The fusion of machine learning and optimization has the potential to achieve breakthroughs in decision making that the two technologies cannot accomplish independently. This talk reviews a number of research avenues in this direction, including the concept of optimization proxies and end-to-end learning. Principled combinations of machine learning and optimization are illustrated on case studies in energy systems, mobility, and supply chains. Preliminary results show how this fusion makes it possible to perform real-time risk assessment in energy systems, find near-optimal solutions quickly in supply chains, and implement model-predictive control for large-scale mobility systems.

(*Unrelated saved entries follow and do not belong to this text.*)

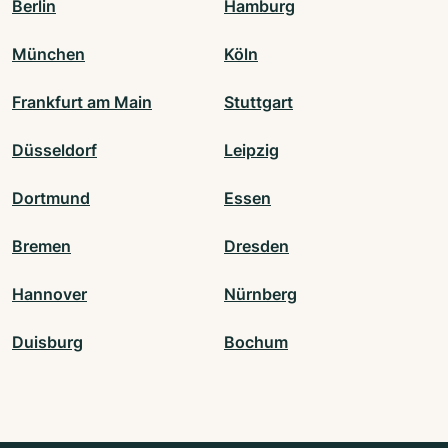
Berlin
Hamburg
München
Köln
Frankfurt am Main
Stuttgart
Düsseldorf
Leipzig
Dortmund
Essen
Bremen
Dresden
Hannover
Nürnberg
Duisburg
Bochum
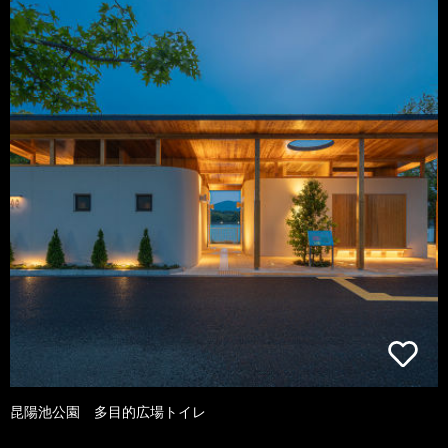
昆陽池公園 多目的広場トイレ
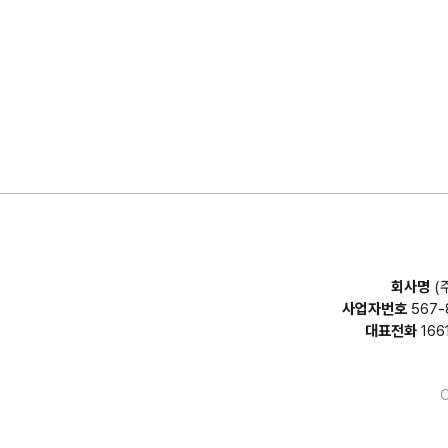
회사명
(
사업자번호
567-
대표전화
166
C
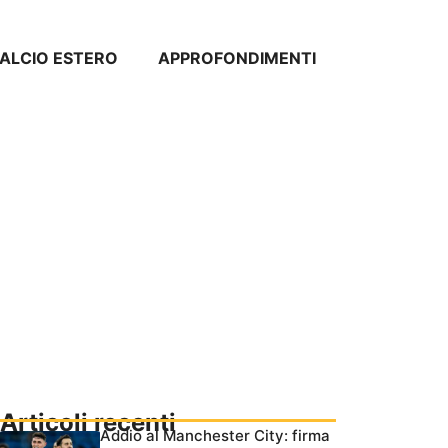
ALCIO ESTERO
APPROFONDIMENTI
Articoli recenti
Addio al Manchester City: firma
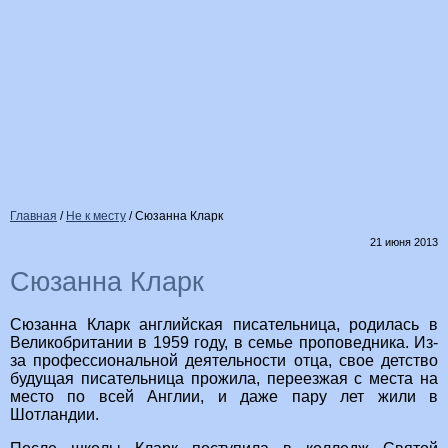
Главная
/
Не к месту
/
Сюзанна Кларк
21 июня 2013
Сюзанна Кларк
Сюзанна Кларк английская писательница, родилась в
Великобритании в 1959 году, в семье проповедника. Из-
за профессиональной деятельности отца, свое детство
будущая писательница прожила, переезжая с места на
место по всей Англии, и даже пару лет жили в
Шотландии.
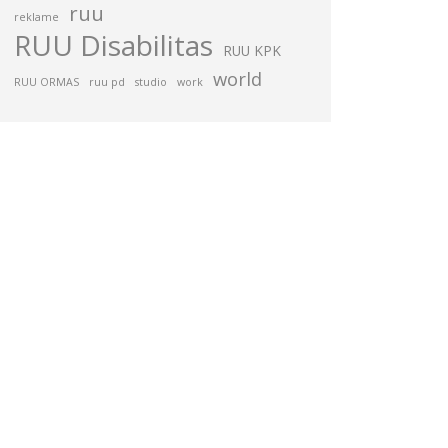
ruu
reklame
RUU Disabilitas
RUU KPK
world
RUU ORMAS
ruu pd
studio
work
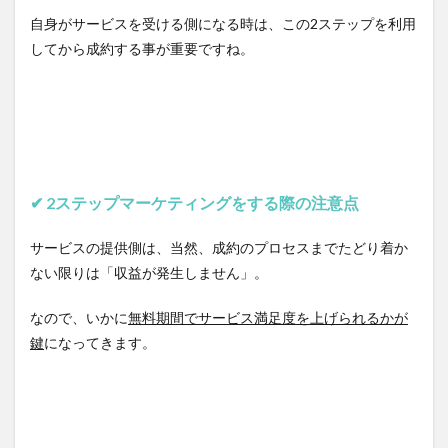
自身がサービスを受ける側になる時は、この2ステップを利用
してから成約する事が重要ですね。
✔︎ 2ステップマーケティングをする際の注意点
サービスの提供側は、当然、成約のプロセスまでたどり着か
ない限りは「収益が発生しません」。
なので、いかに
無料期間でサービス満足度を上げられるかが
鍵
になってきます。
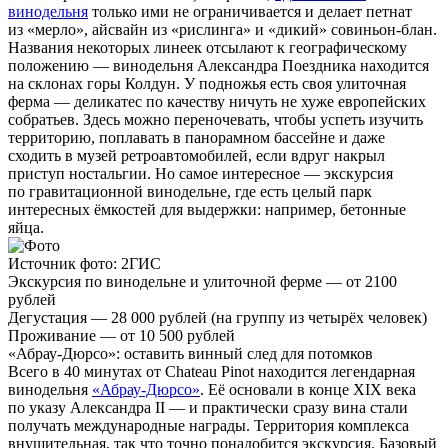
винодельня
только ими не ограничивается и делает петнат
из «мерло», айсвайн из «рислинга» и «дикий» совиньон-блан.
Названия некоторых линеек отсылают к географическому
положению — винодельня Александра Поездника находится
на склонах горы Колдун. У подножья есть своя улиточная
ферма — деликатес по качеству ничуть не хуже европейских
собратьев. Здесь можно переночевать, чтобы успеть изучить
территорию, поплавать в панорамном бассейне и даже
сходить в музей ретроавтомобилей, если вдруг накрыл
приступ ностальгии. Но самое интересное — экскурсия
по гравитационной винодельне, где есть целый парк
интересных ёмкостей для выдержки: например, бетонные
яйца.
Источник фото: 2ГИС
Экскурсия по винодельне и улиточной ферме — от 2100
рублей
Дегустация — 28 000 рублей (на группу из четырёх человек)
Проживание — от 10 500 рублей
«Абрау-Дюрсо»: оставить винный след для потомков
Всего в 40 минутах от Chateau Pinot находится легендарная
винодельня
«Абрау-Дюрсо»
. Её основали в конце XIX века
по указу Александра II — и практически сразу вина стали
получать международные награды. Территория комплекса
внушительная, так что точно понадобится экскурсия. Базовый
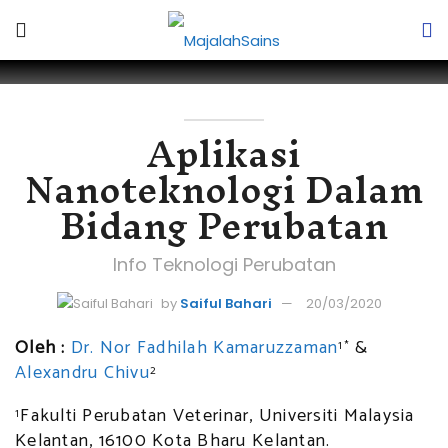
Aplikasi
Nanoteknologi Dalam
Bidang Perubatan
Info Teknologi Perubatan
by
Saiful Bahari
20/03/2020
Oleh :
Dr. Nor Fadhilah Kamaruzzaman
&
1*
Alexandru Chivu
2
Fakulti Perubatan Veterinar, Universiti Malaysia
1
Kelantan, 16100 Kota Bharu Kelantan.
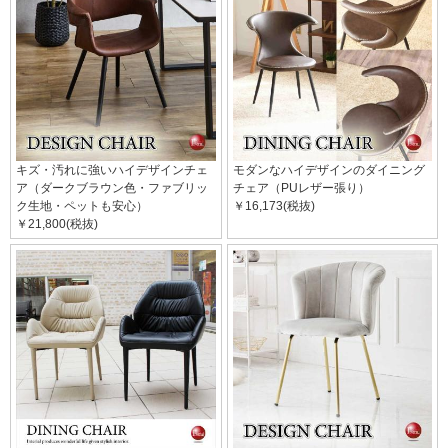
キズ・汚れに強いハイデザインチェ
モダンなハイデザインのダイニング
ア（ダークブラウン色・ファブリッ
チェア（PUレザー張り）
ク生地・ペットも安心）
￥16,173(税抜)
￥21,800(税抜)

Pascal Van Hentenryck is the A. Russell Chandler III Chair and Professor in the H. Milton Stewart School of Industrial and Systems Engineering at the Georgia Institute of Technology and the Associate Chair for Innovation and Entrepreneurship. He is the director of the NSF AI Institute for Advances in Optimization, the director of the Socially Aware Mobility (SAM) and the Risk-Aware Market Clearing (RAMC) labs. Several of his optimization systems have been in commercial use for more than 20 years for solving logistics, supply-chains, and manufacturing applications. His current research focuses on machine learning, optimization, and privacy with applications in energy, mobility, and supply chains.
Van Hentenryck is an INFORMS Fellow and a Fellow of the Association for the Advancement of Artificial Intelligence (AAAI), the recipient of two honorary doctoral degrees, the Philip J. Bray teaching award at Brown University, the 2021 teaching excellence award for online teaching at Georgia Tech, the ACP Award for Research Excellence in Constraint Programming, the ICS INFORMS Prize for Research Excellence at the Intersection of Computer Science and Operations Research, and a Ulam Fellowship from Los Alamos National Laboratories.